[Work instructions] Find the line holding "M404 364 411 382 368 399 361 381Z" in the entries below. Give it again exactly, along with every line after it up to and including the line holding "M678 433 685 452 647 466 640 447Z".

[Supplied material]
***

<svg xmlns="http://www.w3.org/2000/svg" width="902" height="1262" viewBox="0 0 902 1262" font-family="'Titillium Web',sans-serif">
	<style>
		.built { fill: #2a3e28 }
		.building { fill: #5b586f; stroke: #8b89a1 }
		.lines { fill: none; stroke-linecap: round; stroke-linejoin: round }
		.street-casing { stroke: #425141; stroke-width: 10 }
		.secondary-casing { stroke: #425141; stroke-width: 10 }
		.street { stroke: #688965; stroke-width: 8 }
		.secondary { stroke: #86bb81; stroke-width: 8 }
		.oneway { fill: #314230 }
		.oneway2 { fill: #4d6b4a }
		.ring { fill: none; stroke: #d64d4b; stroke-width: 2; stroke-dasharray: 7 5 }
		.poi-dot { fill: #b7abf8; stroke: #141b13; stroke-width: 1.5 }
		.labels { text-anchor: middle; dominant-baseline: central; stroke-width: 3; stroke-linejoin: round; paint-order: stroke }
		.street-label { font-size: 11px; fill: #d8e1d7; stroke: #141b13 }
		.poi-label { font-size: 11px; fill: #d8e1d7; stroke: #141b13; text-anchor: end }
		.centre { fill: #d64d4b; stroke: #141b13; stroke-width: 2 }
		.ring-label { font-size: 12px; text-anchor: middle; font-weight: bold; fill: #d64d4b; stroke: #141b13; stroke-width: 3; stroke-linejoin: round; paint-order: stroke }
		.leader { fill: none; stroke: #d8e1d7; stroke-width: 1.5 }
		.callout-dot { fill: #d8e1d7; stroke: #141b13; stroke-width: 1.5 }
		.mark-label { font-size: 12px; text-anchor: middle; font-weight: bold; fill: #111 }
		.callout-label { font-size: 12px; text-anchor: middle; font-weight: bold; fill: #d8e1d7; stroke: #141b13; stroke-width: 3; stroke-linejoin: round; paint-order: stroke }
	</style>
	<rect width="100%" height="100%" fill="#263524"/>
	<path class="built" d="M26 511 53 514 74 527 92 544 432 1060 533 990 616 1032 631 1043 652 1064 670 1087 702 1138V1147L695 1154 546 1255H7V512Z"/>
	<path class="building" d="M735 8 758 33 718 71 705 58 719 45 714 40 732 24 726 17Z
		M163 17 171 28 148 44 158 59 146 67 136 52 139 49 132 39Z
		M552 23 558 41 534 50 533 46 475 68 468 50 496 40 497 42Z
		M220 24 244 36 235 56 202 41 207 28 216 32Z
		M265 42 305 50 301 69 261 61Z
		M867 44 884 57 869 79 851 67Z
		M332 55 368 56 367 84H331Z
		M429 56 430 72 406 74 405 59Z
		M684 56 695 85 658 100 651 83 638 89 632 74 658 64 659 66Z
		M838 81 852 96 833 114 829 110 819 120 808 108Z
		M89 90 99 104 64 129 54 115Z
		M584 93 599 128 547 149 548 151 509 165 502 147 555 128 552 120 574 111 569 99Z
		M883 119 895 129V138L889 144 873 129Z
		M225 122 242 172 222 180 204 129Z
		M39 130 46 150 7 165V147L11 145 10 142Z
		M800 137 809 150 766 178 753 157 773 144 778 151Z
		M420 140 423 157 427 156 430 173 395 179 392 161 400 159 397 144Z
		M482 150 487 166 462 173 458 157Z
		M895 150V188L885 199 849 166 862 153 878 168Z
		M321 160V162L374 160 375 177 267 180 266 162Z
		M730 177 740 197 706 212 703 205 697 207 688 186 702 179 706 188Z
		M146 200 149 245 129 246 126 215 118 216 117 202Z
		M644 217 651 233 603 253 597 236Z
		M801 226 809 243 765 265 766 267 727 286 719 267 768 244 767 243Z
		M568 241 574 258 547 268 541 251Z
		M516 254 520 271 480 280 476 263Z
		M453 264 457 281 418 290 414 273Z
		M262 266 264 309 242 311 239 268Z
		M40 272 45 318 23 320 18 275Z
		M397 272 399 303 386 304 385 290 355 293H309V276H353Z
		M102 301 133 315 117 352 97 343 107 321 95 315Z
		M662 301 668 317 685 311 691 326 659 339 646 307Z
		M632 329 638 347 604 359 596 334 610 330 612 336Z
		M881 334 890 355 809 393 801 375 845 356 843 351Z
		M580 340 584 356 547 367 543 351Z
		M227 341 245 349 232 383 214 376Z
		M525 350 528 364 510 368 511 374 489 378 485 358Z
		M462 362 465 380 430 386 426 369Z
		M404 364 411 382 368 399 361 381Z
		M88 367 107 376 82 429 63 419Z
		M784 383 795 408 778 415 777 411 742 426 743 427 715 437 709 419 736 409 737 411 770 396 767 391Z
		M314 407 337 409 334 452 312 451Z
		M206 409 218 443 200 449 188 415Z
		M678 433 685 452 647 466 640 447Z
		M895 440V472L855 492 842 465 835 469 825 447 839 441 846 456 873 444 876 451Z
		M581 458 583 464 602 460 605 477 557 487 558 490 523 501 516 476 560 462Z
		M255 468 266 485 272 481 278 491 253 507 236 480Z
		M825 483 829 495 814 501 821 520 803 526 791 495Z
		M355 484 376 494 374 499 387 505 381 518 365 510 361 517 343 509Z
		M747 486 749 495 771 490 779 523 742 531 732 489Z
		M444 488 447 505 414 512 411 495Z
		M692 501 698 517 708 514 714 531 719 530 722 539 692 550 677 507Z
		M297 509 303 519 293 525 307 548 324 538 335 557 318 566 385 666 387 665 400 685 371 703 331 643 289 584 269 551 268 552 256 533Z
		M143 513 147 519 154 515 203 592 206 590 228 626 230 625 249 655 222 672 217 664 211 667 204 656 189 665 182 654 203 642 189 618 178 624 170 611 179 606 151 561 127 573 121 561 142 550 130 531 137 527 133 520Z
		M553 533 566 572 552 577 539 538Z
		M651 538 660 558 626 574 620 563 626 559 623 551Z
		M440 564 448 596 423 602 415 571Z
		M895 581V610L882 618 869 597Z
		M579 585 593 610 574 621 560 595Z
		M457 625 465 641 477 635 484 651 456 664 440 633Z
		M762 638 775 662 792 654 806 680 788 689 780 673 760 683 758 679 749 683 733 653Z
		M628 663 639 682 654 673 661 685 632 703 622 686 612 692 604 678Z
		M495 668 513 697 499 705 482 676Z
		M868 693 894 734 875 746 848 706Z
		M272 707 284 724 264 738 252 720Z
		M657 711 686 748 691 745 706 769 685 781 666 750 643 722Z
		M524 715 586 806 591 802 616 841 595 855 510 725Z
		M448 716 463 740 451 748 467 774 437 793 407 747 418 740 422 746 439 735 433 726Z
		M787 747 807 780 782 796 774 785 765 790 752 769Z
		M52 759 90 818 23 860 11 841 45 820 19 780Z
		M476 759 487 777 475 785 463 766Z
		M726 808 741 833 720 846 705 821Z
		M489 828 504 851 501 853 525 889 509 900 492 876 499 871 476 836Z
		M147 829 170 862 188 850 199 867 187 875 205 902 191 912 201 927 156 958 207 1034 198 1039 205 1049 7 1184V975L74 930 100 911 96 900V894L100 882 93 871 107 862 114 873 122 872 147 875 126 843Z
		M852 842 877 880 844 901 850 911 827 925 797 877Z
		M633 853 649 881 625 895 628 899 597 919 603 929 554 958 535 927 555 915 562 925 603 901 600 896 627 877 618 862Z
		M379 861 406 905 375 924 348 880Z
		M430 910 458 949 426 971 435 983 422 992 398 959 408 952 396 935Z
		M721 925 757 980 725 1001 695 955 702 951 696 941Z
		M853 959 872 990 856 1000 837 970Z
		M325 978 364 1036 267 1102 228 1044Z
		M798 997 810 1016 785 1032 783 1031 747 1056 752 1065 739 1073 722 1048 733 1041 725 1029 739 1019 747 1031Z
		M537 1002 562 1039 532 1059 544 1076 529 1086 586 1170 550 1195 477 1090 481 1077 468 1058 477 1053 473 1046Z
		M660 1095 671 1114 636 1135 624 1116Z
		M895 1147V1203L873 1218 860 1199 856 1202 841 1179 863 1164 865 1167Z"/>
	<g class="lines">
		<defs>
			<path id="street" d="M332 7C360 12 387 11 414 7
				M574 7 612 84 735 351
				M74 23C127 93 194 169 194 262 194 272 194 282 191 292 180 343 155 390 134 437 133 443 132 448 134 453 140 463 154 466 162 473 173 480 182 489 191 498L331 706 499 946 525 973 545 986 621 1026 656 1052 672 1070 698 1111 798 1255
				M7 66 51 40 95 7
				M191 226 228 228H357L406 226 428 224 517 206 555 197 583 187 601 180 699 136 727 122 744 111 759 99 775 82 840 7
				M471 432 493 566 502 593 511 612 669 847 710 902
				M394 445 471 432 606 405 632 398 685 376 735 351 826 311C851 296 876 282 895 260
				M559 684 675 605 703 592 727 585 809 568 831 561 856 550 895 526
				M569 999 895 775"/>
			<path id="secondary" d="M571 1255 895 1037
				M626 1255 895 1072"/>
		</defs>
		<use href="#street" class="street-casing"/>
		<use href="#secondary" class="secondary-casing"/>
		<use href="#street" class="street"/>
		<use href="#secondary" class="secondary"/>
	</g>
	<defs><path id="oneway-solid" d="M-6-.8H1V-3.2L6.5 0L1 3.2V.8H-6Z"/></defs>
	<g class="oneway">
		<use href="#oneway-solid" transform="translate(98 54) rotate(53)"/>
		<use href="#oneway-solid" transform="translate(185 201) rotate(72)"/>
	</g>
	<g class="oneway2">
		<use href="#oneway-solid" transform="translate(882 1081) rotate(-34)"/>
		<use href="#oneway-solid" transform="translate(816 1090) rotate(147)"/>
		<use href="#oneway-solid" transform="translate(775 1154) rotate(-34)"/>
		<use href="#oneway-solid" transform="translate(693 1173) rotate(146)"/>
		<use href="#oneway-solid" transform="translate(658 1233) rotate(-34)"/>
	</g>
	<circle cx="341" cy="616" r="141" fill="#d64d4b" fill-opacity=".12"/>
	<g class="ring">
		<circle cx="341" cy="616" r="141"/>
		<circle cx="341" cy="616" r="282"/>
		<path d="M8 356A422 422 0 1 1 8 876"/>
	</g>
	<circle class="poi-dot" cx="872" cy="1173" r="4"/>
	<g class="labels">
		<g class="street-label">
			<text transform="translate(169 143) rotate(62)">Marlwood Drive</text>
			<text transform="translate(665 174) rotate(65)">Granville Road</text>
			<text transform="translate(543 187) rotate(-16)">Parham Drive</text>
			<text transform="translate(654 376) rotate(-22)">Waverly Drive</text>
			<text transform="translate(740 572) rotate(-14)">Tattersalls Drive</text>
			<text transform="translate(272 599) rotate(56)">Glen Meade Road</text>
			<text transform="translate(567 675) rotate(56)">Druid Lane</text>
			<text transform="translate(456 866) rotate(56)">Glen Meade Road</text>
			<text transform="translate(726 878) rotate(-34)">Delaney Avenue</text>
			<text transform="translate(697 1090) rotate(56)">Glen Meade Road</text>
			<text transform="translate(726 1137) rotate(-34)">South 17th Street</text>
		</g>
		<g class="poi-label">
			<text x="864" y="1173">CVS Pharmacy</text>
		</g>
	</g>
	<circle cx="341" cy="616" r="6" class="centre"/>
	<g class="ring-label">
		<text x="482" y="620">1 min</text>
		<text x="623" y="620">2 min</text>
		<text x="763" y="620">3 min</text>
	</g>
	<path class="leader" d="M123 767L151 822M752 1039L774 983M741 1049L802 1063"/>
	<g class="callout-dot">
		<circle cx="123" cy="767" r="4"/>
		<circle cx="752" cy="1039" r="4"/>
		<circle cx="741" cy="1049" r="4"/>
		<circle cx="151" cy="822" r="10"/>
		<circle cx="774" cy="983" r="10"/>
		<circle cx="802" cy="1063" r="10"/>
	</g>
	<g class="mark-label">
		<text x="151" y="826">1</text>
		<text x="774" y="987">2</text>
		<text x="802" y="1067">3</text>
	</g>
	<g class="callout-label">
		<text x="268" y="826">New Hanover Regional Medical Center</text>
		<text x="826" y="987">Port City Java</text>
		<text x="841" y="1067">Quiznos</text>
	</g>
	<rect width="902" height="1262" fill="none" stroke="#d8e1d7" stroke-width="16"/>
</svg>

***

[Answer section]
		M404 364 411 382 368 399 361 381Z
		M88 367 107 376 82 429 63 419Z
		M784 383 795 408 778 415 777 411 742 426 743 427 715 437 709 419 736 409 737 411 770 396 767 391Z
		M314 407 337 409 334 452 312 451Z
		M206 409 218 443 200 449 188 415Z
		M678 433 685 452 647 466 640 447Z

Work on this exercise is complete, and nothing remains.